Monsieur [C] [Y] [X] sera par conséquent condamné à payer cette somme à la SAS ACTION LOGEMENT SERVICES, assortie des intérêts au taux légal à compter du commandement de payer du 1er août 2022 pour la somme de 317 euros et à compter du présent jugement pour le surplus.
Sur les dépens de l’instance et l’article 700 du code de procédure civile
Monsieur [C] [Y] [X], qui succombe, supportera les entiers dépens dont le coût du commandement de payer du 1er août 2022, et sera condamné à payer à la société ACTION LOGEMENT SERVICES une somme de 500 euros au titre de l’article 700 du code de procédure civile.
Sur l’exécution provisoire
Vu l’article 514 du code de procédure civile applicable aux instances engagées à compter du 1er janvier 2020,
Le présent jugement est de droit exécutoire à titre provisoire, sauf si le juge ou la loi en dispose autrement.

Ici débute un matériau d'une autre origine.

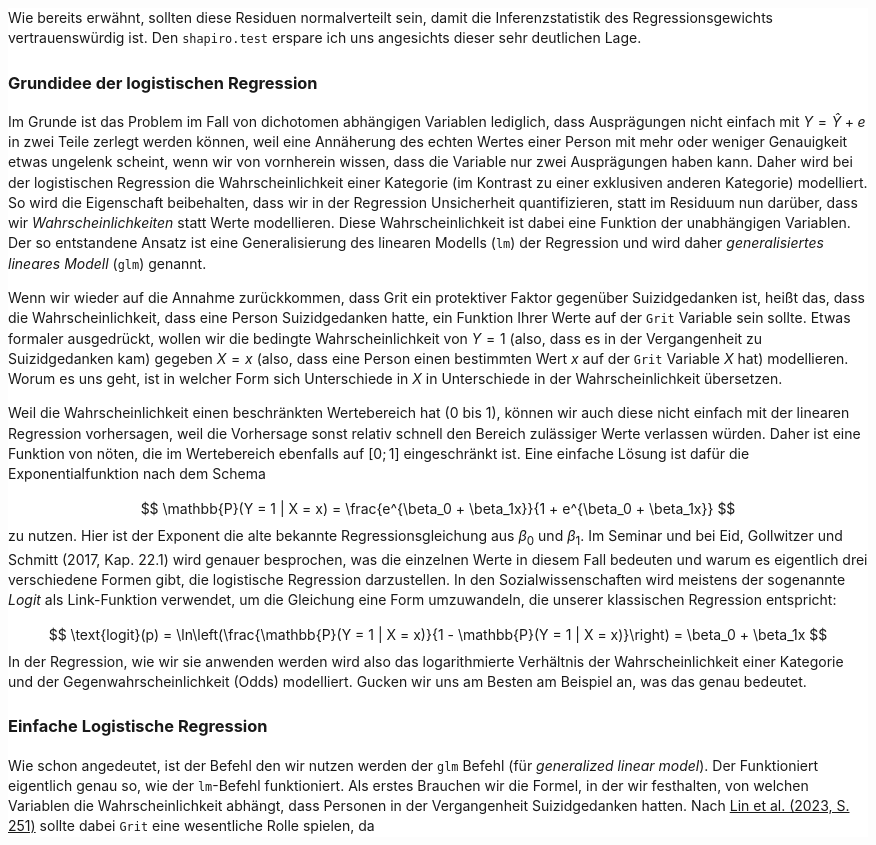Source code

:Wie bereits erwähnt, sollten diese Residuen normalverteilt sein, damit die Inferenzstatistik des Regressionsgewichts vertrauenswürdig ist. Den `shapiro.test` erspare ich uns angesichts dieser sehr deutlichen Lage.

### Grundidee der logistischen Regression

Im Grunde ist das Problem im Fall von dichotomen abhängigen Variablen lediglich, dass Ausprägungen nicht einfach mit $Y = \widehat{Y} + e$ in zwei Teile zerlegt werden können, weil eine Annäherung des echten Wertes einer Person mit mehr oder weniger Genauigkeit etwas ungelenk scheint, wenn wir von vornherein wissen, dass die Variable nur zwei Ausprägungen haben kann. Daher wird bei der logistischen Regression die Wahrscheinlichkeit einer Kategorie (im Kontrast zu einer exklusiven anderen Kategorie) modelliert. So wird die Eigenschaft beibehalten, dass wir in der Regression Unsicherheit quantifizieren, statt im Residuum nun darüber, dass wir _Wahrscheinlichkeiten_ statt Werte modellieren. Diese Wahrscheinlichkeit ist dabei eine Funktion der unabhängigen Variablen. Der so entstandene Ansatz ist eine Generalisierung des linearen Modells (`lm`) der Regression und wird daher _generalisiertes lineares Modell_ (`glm`) genannt. 

Wenn wir wieder auf die Annahme zurückkommen, dass Grit ein protektiver Faktor gegenüber Suizidgedanken ist, heißt das, dass die Wahrscheinlichkeit, dass eine Person Suizidgedanken hatte, ein Funktion Ihrer Werte auf der `Grit` Variable sein sollte. Etwas formaler ausgedrückt, wollen wir die bedingte Wahrscheinlichkeit von $Y = 1$ (also, dass es in der Vergangenheit zu Suizidgedanken kam) gegeben $X = x$ (also, dass eine Person einen bestimmten Wert $x$ auf der `Grit` Variable $X$ hat) modellieren. Worum es uns geht, ist in welcher Form sich Unterschiede in $X$ in Unterschiede in der Wahrscheinlichkeit übersetzen.

Weil die Wahrscheinlichkeit einen beschränkten Wertebereich hat (0 bis 1), können wir auch diese nicht einfach mit der linearen Regression vorhersagen, weil die Vorhersage sonst relativ schnell den Bereich zulässiger Werte verlassen würden. Daher ist eine Funktion von nöten, die im Wertebereich ebenfalls auf $[0; 1]$ eingeschränkt ist. Eine einfache Lösung ist dafür die Exponentialfunktion nach dem Schema

$$
  \mathbb{P}(Y = 1 | X = x) = \frac{e^{\beta_0 + \beta_1x}}{1 + e^{\beta_0 + \beta_1x}}
$$
zu nutzen. Hier ist der Exponent die alte bekannte Regressionsgleichung aus $\beta_0$ und $\beta_1$. Im Seminar und bei Eid, Gollwitzer und Schmitt (2017, Kap. 22.1) wird genauer besprochen, was die einzelnen Werte in diesem Fall bedeuten und warum es eigentlich drei verschiedene Formen gibt, die logistische Regression darzustellen. In den Sozialwissenschaften wird meistens der sogenannte _Logit_ als Link-Funktion verwendet, um die Gleichung eine Form umzuwandeln, die unserer klassischen Regression entspricht:

$$
  \text{logit}(p) = \ln\left(\frac{\mathbb{P}(Y = 1 | X = x)}{1 - \mathbb{P}(Y = 1 | X = x)}\right) = \beta_0 + \beta_1x
$$
In der Regression, wie wir sie anwenden werden wird also das logarithmierte Verhältnis der Wahrscheinlichkeit einer Kategorie und der Gegenwahrscheinlichkeit (Odds) modelliert. Gucken wir uns am Besten am Beispiel an, was das genau bedeutet.

### Einfache Logistische Regression

Wie schon angedeutet, ist der Befehl den wir nutzen werden der `glm` Befehl (für _generalized linear model_). Der Funktioniert eigentlich genau so, wie der `lm`-Befehl funktioniert. Als erstes Brauchen wir die Formel, in der wir festhalten, von welchen Variablen die Wahrscheinlichkeit abhängt, dass Personen in der Vergangenheit Suizidgedanken hatten. Nach [Lin et al. (2023, S. 251)](https://doi.org/10.1016/j.jad.2023.02.148) sollte dabei `Grit` eine wesentliche Rolle spielen, da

En l’espèce, aucun élément ne justifie de l’écarter.
PAR CES MOTIFS
Le juge des contentieux de la protection, statuant par jugement contradictoire, en premier ressort et par mise à disposition au greffe :
DECLARE l’action de la SAS ACTION LOGEMENT SERVICES recevable ;
CONSTATE la résiliation du bail d’habitation signé le 2 novembre 2020 entre Monsieur [M] [W] et Monsieur [C] [Y] [X] à effet au 1er octobre 2022 ;
CONDAMNE Monsieur [C] [Y] [X] à payer à la SAS ACTION LOGEMENT SERVICES, subrogée dans les droits du bailleur, une indemnité mensuelle d’occupation d’un montant de 560 euros, sur présentation d’une quittance subrogative, du 2 octobre 2022 jusqu’à la libération effective des lieux ;
CONDAMNE Monsieur [C] [Y] [X] à payer à la SAS ACTION LOGEMENT SERVICES, subrogée dans les droits du bailleur, la somme de 432,80 euros au titre des loyers et indemnités d’occupation échus au 3 septembre 2024, avec intérêts au taux légal à compter du commandement de payer du 1er août 2022 pour la somme de 317 euros et à compter du présent jugement pour le surplus ;
CONDAMNE Monsieur [C] [Y] [X] à payer à la SAS ACTION LOGEMENT SERVICES la somme de 500 euros au titre de l’article 700 du code de procédure civile ;
CONDAMNE Monsieur [C] [Y] [X] aux entiers dépens en application des dispositions de l’article 696 du code civil, dont le coût du commandement de payer du 1er août 2022 ;
RAPPELLE que le présent jugement est de plein droit exécutoire à titre provisoire.